======== SUPPLIED RECORDS

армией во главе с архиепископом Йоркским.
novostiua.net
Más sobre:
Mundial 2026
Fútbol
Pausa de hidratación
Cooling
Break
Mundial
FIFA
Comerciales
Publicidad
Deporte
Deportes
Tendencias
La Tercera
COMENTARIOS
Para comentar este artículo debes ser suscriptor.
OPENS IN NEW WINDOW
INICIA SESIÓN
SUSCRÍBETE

================

All records shown above must be set down again verbatim.

- **TASK RESPONSE**
армией во главе с архиепископом Йоркским.
novostiua.net
Más sobre:
Mundial 2026
Fútbol
Pausa de hidratación
Cooling
Break
Mundial
FIFA
Comerciales
Publicidad
Deporte
Deportes
Tendencias
La Tercera
COMENTARIOS
Para comentar este artículo debes ser suscriptor.
OPENS IN NEW WINDOW
INICIA SESIÓN
SUSCRÍBETE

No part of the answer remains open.